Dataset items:
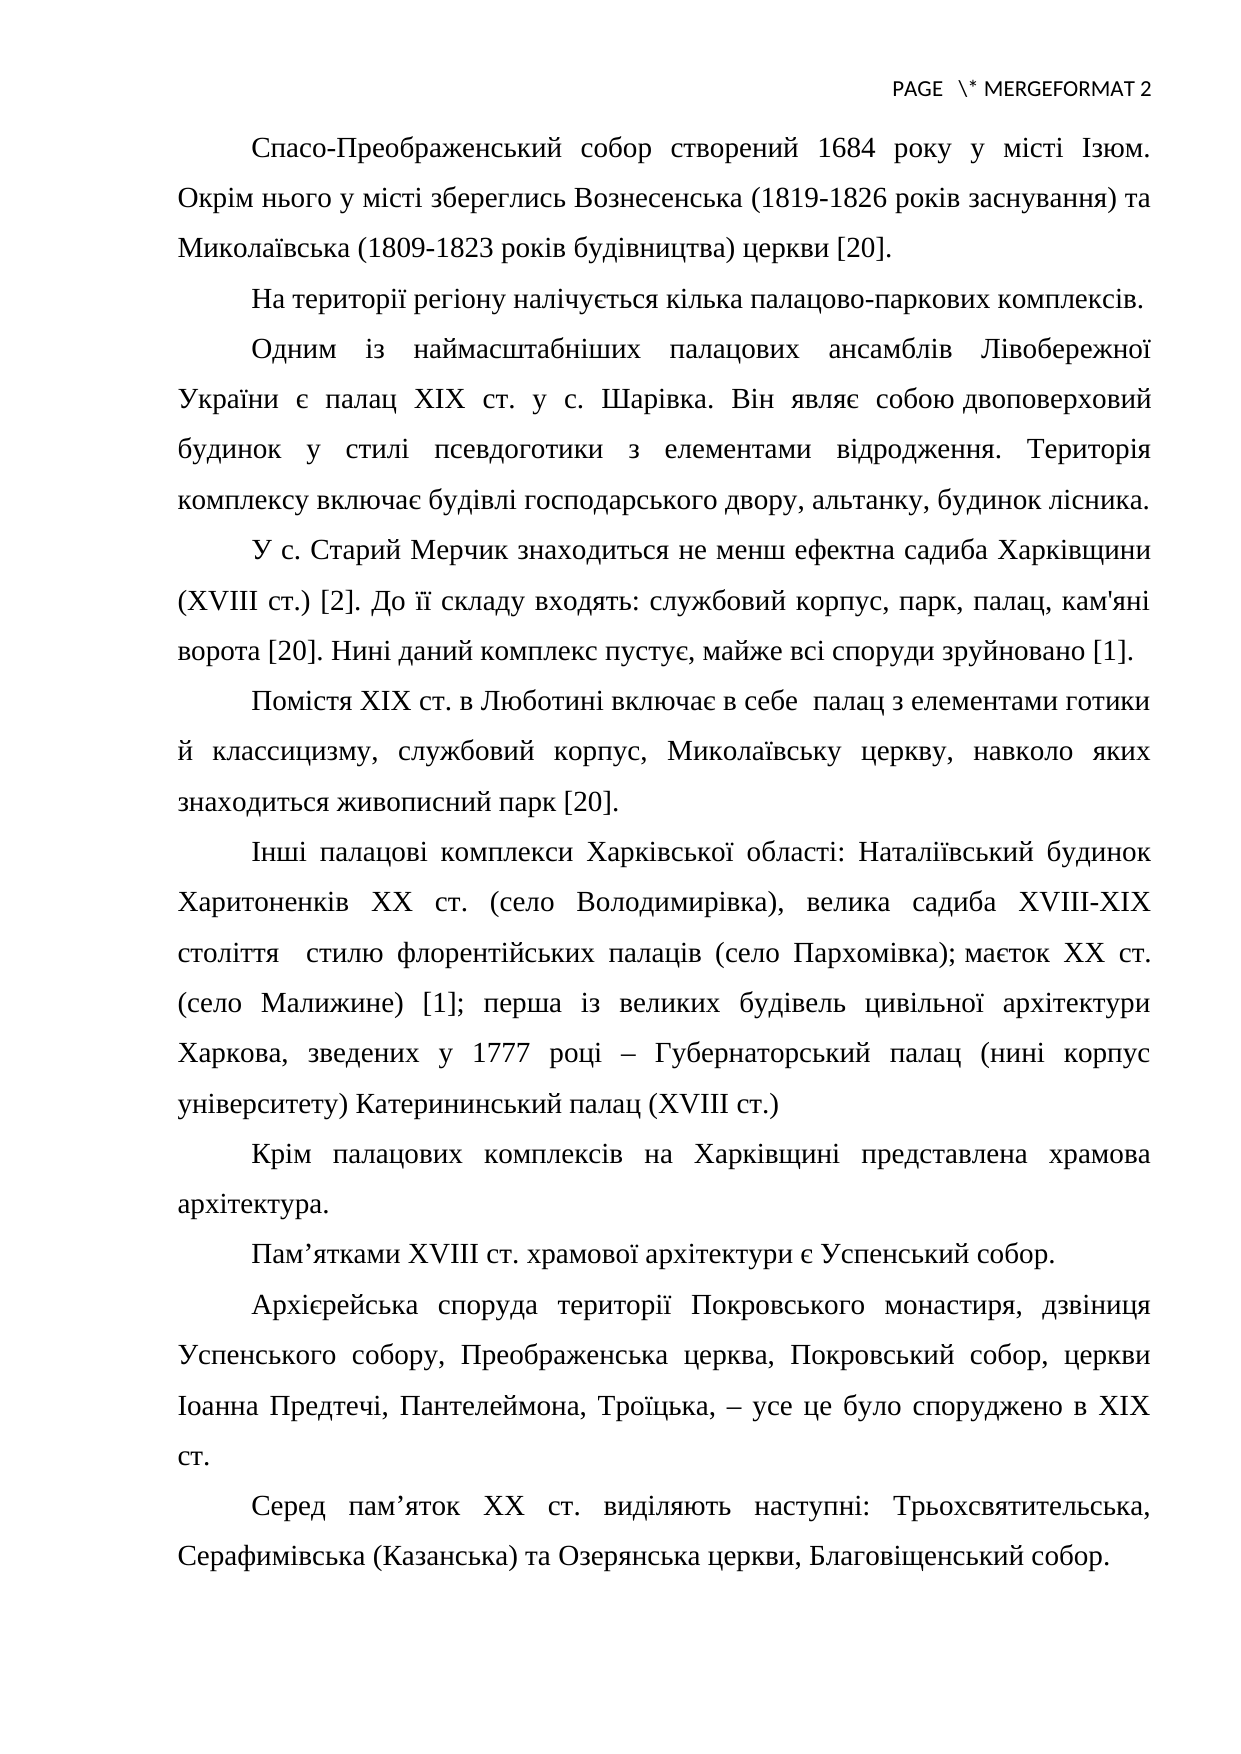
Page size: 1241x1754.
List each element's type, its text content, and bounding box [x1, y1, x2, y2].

text Серед пам’яток XX ст. виділяють наступні: Трьохсвятительська, Серафимівська (Казанська) та Озерянська церкви, Благовіщенський собор. [177, 1488, 1152, 1572]
text Архієрейська споруда території Покровського монастиря, дзвіниця Успенського собору, Преображенська церква, Покровський собор, церкви Іоанна Предтечі, Пантелеймона, Троїцька, – усе це було споруджено в XIX ст. [177, 1287, 1152, 1471]
text Одним із наймасштабніших палацових ансамблів Лівобережної України є палац ХІХ ст. у с. Шарівка. Він являє собою двоповерховий будинок у стилі псевдоготики з елементами відродження. Територія комплексу включає будівлі господарського двору, альтанку, будинок лісника. [177, 331, 1152, 516]
text На території регіону налічується кілька палацово-паркових комплексів. [177, 281, 1152, 314]
text Крім палацових комплексів на Харківщині представлена храмова архітектура. [177, 1136, 1152, 1220]
text Пам’ятками XVIII ст. храмової архітектури є Успенський собор. [177, 1237, 1152, 1270]
text Спасо-Преображенський собор створений 1684 року у місті Ізюм. Окрім нього у місті збереглись Вознесенська (1819-1826 pоків заснування) та Миколаївська (1809-1823 років будівництва) церкви [20]. [177, 130, 1152, 264]
text Інші палацові комплекси Харківської області: Наталіївський будинок Харитоненків ХХ ст. (село Володимирівка), велика садиба ХVІІІ-ХІХ століття стилю флорентійських палаців (село Пархомівка); маєток ХХ ст. (село Малижине) [1]; перша із великих будівель цивільної архітектури Харкова, зведених у 1777 pоці – Губернаторський палац (нині корпус університету) Катерининський палац (XVIII ст.) [177, 834, 1152, 1119]
text Помістя XIX ст. в Люботині включає в себе палац з елементами готики й классицизму, службовий корпус, Миколаївську церкву, навколо яких знаходиться живописний парк [20]. [177, 683, 1152, 817]
text У с. Старий Мерчик знаходиться не менш ефектна садиба Харківщини (XVIII ст.) [2]. До її складу входять: службовий корпус, парк, палац, кам'яні ворота [20]. Нині даний комплекс пустує, майже всі споруди зруйновано [1]. [177, 532, 1152, 666]
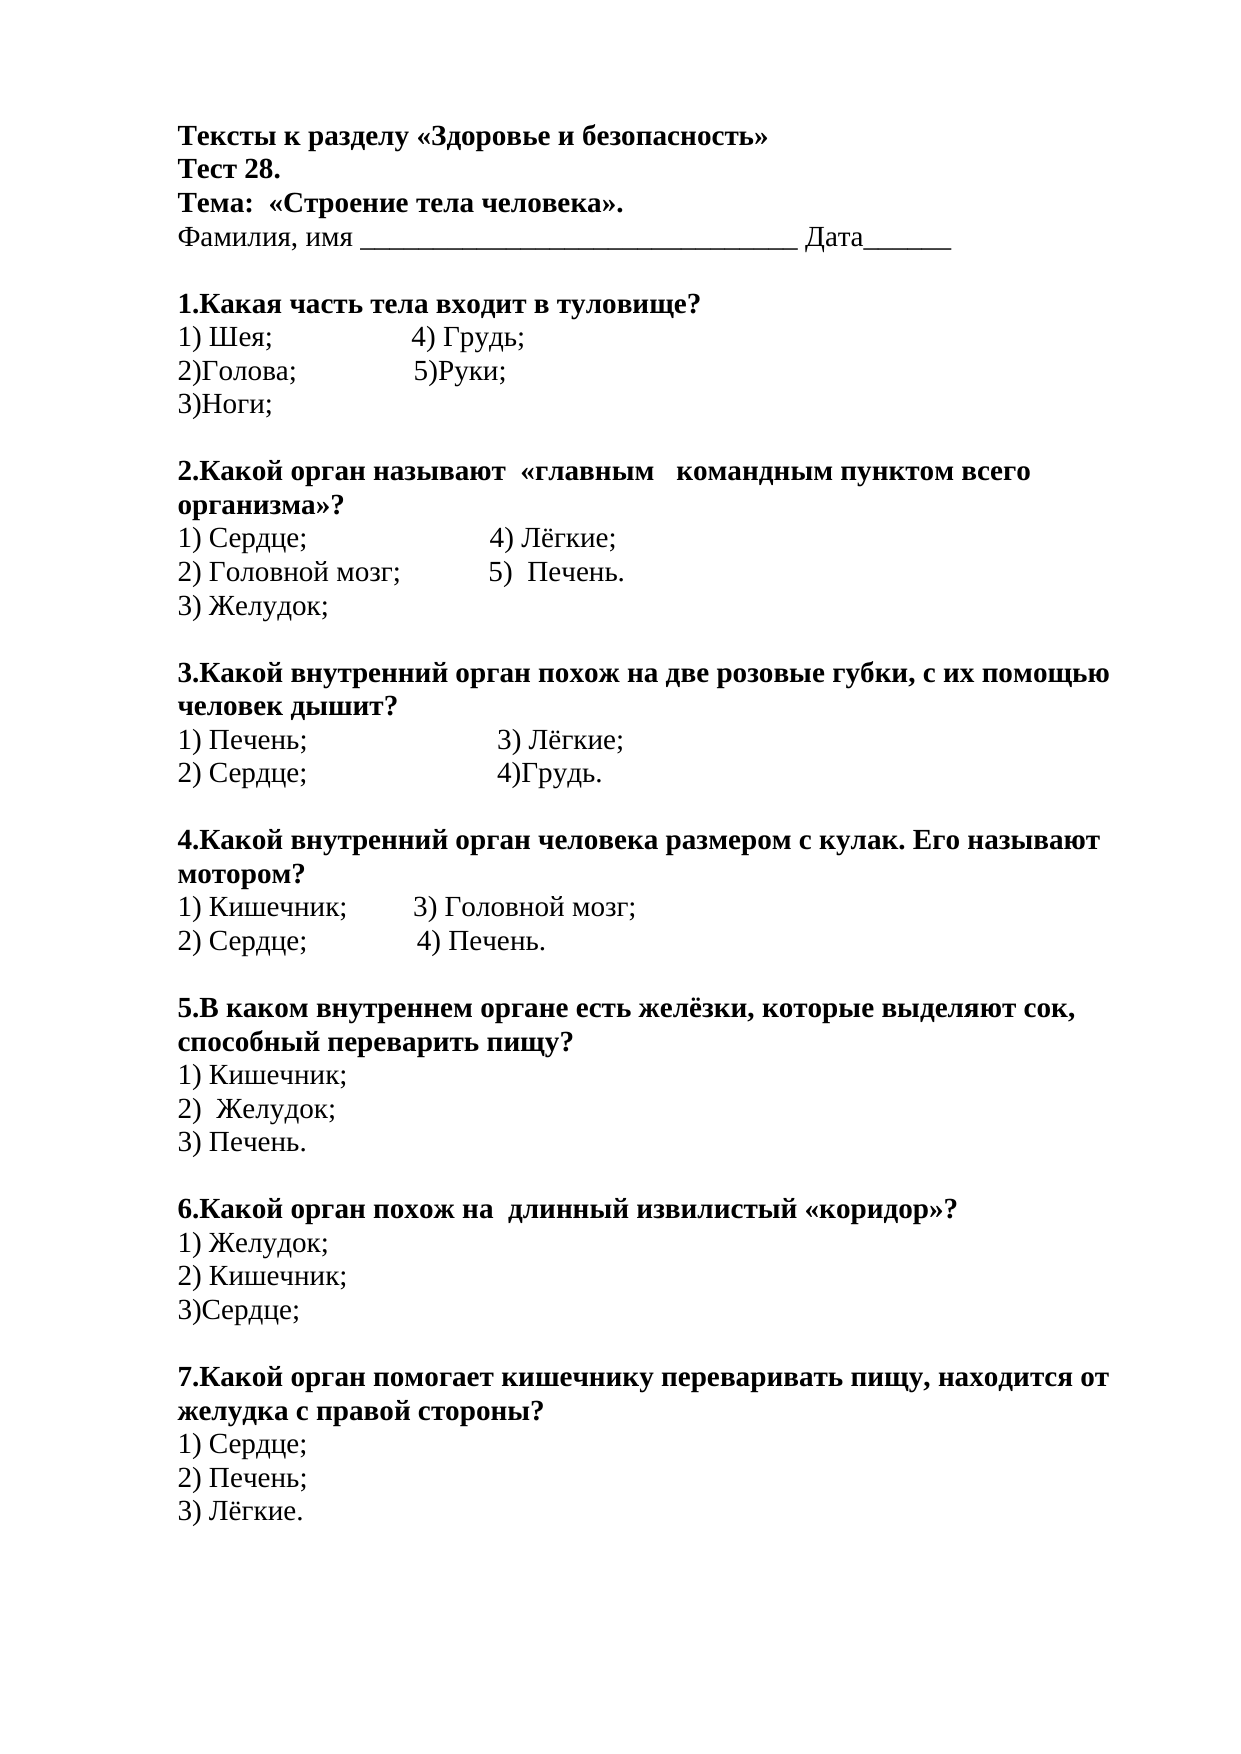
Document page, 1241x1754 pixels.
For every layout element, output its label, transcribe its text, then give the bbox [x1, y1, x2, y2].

**AIM OF THE TASK**
Exactly as written, copy the entries above without their pictures.

**RESPONSE BOX**
Page size: 1241x1754.
List each element's type, its text content, and bounding box [x1, y1, x2, y2].

text Серед пам’яток XX ст. виділяють наступні: Трьохсвятительська, Серафимівська (Казанська) та Озерянська церкви, Благовіщенський собор. [177, 1488, 1152, 1572]
text Архієрейська споруда території Покровського монастиря, дзвіниця Успенського собору, Преображенська церква, Покровський собор, церкви Іоанна Предтечі, Пантелеймона, Троїцька, – усе це було споруджено в XIX ст. [177, 1287, 1152, 1471]
text Одним із наймасштабніших палацових ансамблів Лівобережної України є палац ХІХ ст. у с. Шарівка. Він являє собою двоповерховий будинок у стилі псевдоготики з елементами відродження. Територія комплексу включає будівлі господарського двору, альтанку, будинок лісника. [177, 331, 1152, 516]
text На території регіону налічується кілька палацово-паркових комплексів. [177, 281, 1152, 314]
text Крім палацових комплексів на Харківщині представлена храмова архітектура. [177, 1136, 1152, 1220]
text Пам’ятками XVIII ст. храмової архітектури є Успенський собор. [177, 1237, 1152, 1270]
text Спасо-Преображенський собор створений 1684 року у місті Ізюм. Окрім нього у місті збереглись Вознесенська (1819-1826 pоків заснування) та Миколаївська (1809-1823 років будівництва) церкви [20]. [177, 130, 1152, 264]
text Інші палацові комплекси Харківської області: Наталіївський будинок Харитоненків ХХ ст. (село Володимирівка), велика садиба ХVІІІ-ХІХ століття стилю флорентійських палаців (село Пархомівка); маєток ХХ ст. (село Малижине) [1]; перша із великих будівель цивільної архітектури Харкова, зведених у 1777 pоці – Губернаторський палац (нині корпус університету) Катерининський палац (XVIII ст.) [177, 834, 1152, 1119]
text Помістя XIX ст. в Люботині включає в себе палац з елементами готики й классицизму, службовий корпус, Миколаївську церкву, навколо яких знаходиться живописний парк [20]. [177, 683, 1152, 817]
text У с. Старий Мерчик знаходиться не менш ефектна садиба Харківщини (XVIII ст.) [2]. До її складу входять: службовий корпус, парк, палац, кам'яні ворота [20]. Нині даний комплекс пустує, майже всі споруди зруйновано [1]. [177, 532, 1152, 666]
Document page, 1241x1754 pixels.
For every layout element, output its label, transcribe its text, then give the bbox [x1, y1, x2, y2].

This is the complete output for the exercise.